Görevler:
(a) Yüzey hatası tespiti metninde "Yüzeylerde derinlik farklılıklarına" ile başlayıp "kaynağına ihtiyaç olmamaktadır." ifadesine kadar devam eden kısmı aynen yeniden yazar mısın?
(b) Yüzey hatası tespiti metninin "Yüzeylerde derinlik farklılıklarına bağlı olan hatalar" diye başlayan paragrafını, ana bilgilerini koruyarak kısa bir madde listesine dönüştürebilir misin?

Okunacak Metin:
┌──

Yüzeylerde derinlik farklılıklarına bağlı olan hatalar ani yükselti ve çöküntüler şeklindedir. Bu çalışma kapsamında yüzeylerdeki yükselti ve çöküntülerin, yüzeyin üç boyutlu derinlik bilgisinden faydalanılarak tespit edilmesi amaçlanmıştır. Derinlik bilgisinin kullanımı sayesinde, yöntem mat yüzeylerde de çalışabilecek, ortamın ışıklılığından etkilenmesi az olacaktır. Yüzeyden yansıyan ışıktan faydalanan sistemlerde ortamın ışıklılığı önemli olduğundan, maliyeti yüksek ışık kaynaklarına ihtiyaç vardır [4]. Hata tespiti, derinlik tarayıcı kullanarak yapıldığında özel bir ışık kaynağına ihtiyaç olmamaktadır.

Bu bilgiler ışığında hata sezme işlemlerinde derinlik bilgisinin kullanılmasına karar verilmiş, hata seziminde yüzey normallerini ve yüzey eğimliliklerini kullanan yansıma simülasyonu analizi yöntemi tercih edilmiştir. Bu yöntem ile üç boyutlu derinlik bilgisi var olan yüzeyler üzerinde, seçilen yönlerden yansıyan ışık simüle edilerek hata

(17)

tespiti yapılmaktadır [3]. Yüzeyden yansıyan ışığın simüle edilmesi işlemi yapılırken, tüm yüzeyin yüzey eğimliliği ve yüzeydeki her bir noktanın yüzey normali bilgileri kullanılmaktadır. Bu sayede noktasal hataların tespit edilmesi amaçlanmıştır. Birden fazla yüzeye sahip olan cisimlerde hata tespiti yaparken üçgenleme ile alt yüzeyler bulunmuş, hata tespit işlemleri her bir alt yüzey için ayrı ayrı yapılmıştır. Hata sezimi işlemlerinde, yüzeydeki ani derinlik değişimleri tespit edilerek, hata olarak işaretlenmektedir. Bu sayede yüzeyin hatasız orijinali bilinmediği varsayımı altında test edilen yüzeydeki hatalar sezilir.

Yüzeysel bozulmaların tespiti ise yüzeyin CAD bilgisi kullanılarak yapılmakta, yüzeyin orijinal bozulmamış hali bilinmektedir. Hangi yüzey parçalarının hatalı olduğunu tespit etmek için test edilen yüzey parçasının yüzey normalinin orijinal imge üzerindeki yüzey parçasının yüzey normalinden sapma miktarı ölçülerek yüzeysel bozulmalar sezilir.

(18)

2. MEVCUT ÇALIŞMALAR

Hataları tespit etmek amacıyla kullanılan ve literatürde çokça adı geçen beş yöntem sıralanabilir. Orijinal Tasarım ile Karşılaştırma, Öngörülen Yüzeylerle Karşılaştırma, Eğimlilik Analizi, Yansıma Simülasyonu Analizi ve Yansıma Analizi [1][5]. Bu yöntemlerin her biri temelde yüzeyin derinlik bilgisinden ya da yüzeyden yansıyan ışıktan faydalanır.

└──

Alıntılanan Veriler:
┌──

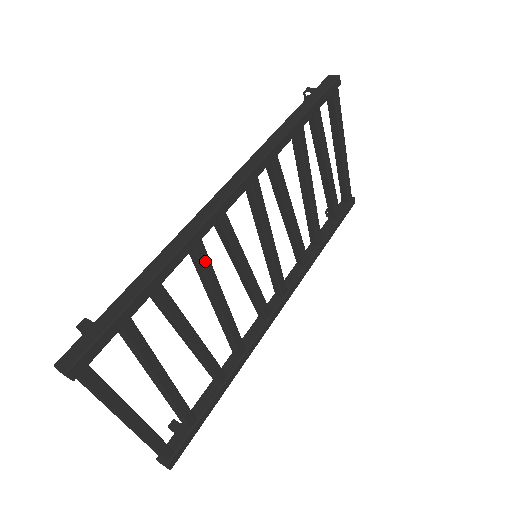
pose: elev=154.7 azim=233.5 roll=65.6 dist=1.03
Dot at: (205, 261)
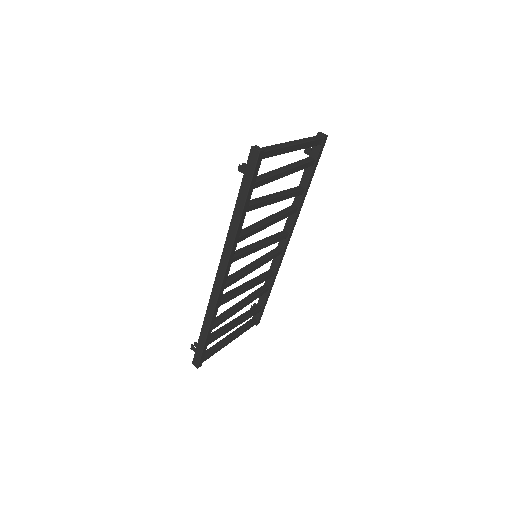
Dot at: (227, 300)
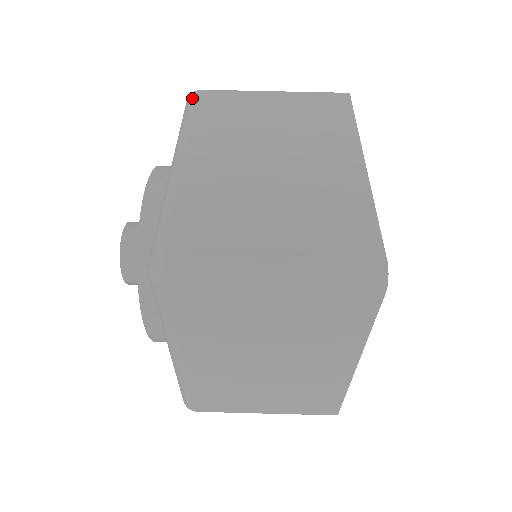
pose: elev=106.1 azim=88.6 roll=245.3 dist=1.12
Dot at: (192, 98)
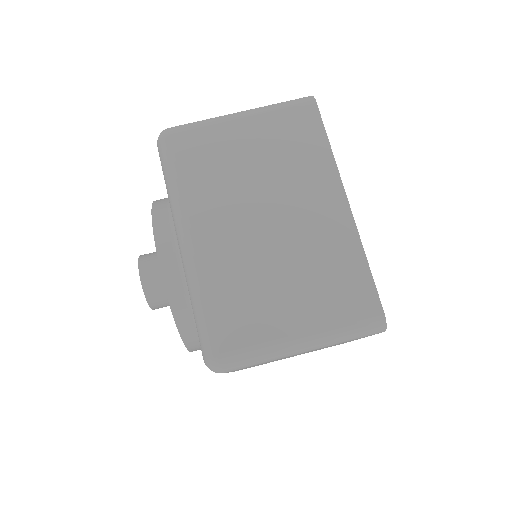
Dot at: (165, 147)
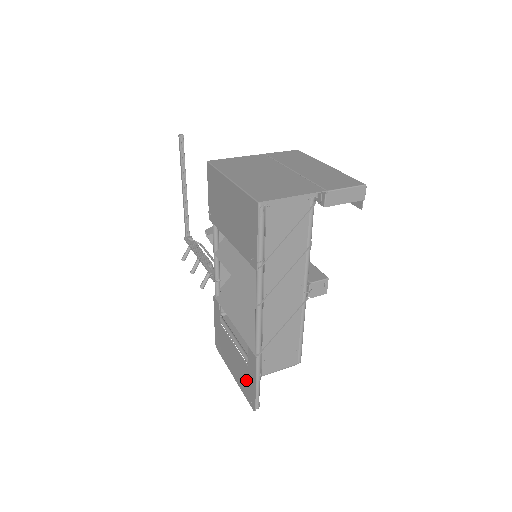
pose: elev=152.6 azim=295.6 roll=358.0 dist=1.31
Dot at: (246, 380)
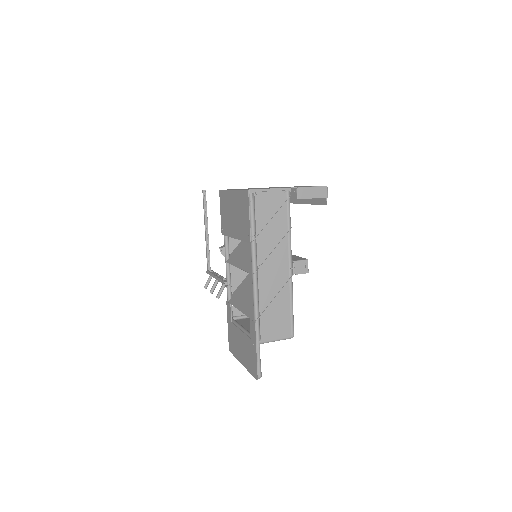
Dot at: (250, 354)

└──

Görevlere Göre Sonuçlar:
(a)
Yüzeylerde derinlik farklılıklarına bağlı olan hatalar ani yükselti ve çöküntüler şeklindedir. Bu çalışma kapsamında yüzeylerdeki yükselti ve çöküntülerin, yüzeyin üç boyutlu derinlik bilgisinden faydalanılarak tespit edilmesi amaçlanmıştır. Derinlik bilgisinin kullanımı sayesinde, yöntem mat yüzeylerde de çalışabilecek, ortamın ışıklılığından etkilenmesi az olacaktır. Yüzeyden yansıyan ışıktan faydalanan sistemlerde ortamın ışıklılığı önemli olduğundan, maliyeti yüksek ışık kaynaklarına ihtiyaç vardır [4]. Hata tespiti, derinlik tarayıcı kullanarak yapıldığında özel bir ışık kaynağına ihtiyaç olmamaktadır.

(b)
- Derinlik farklılıklarından kaynaklanan yüzey hataları ani yükselti ve çöküntüler şeklinde görülür.
- Çalışmanın amacı, bu yükselti ve çöküntüleri yüzeyin üç boyutlu derinlik bilgisiyle tespit etmektir.
- Derinlik bilgisi kullanıldığı için yöntem mat yüzeylerde de çalışır ve ortamın ışıklılığından az etkilenir.
- Yüzeyden yansıyan ışığı kullanan sistemlerde ortamın ışıklılığı önemli olduğundan maliyeti yüksek ışık kaynakları gerekir.
- Derinlik tarayıcıyla yapılan hata tespitinde özel bir ışık kaynağına ihtiyaç yoktur.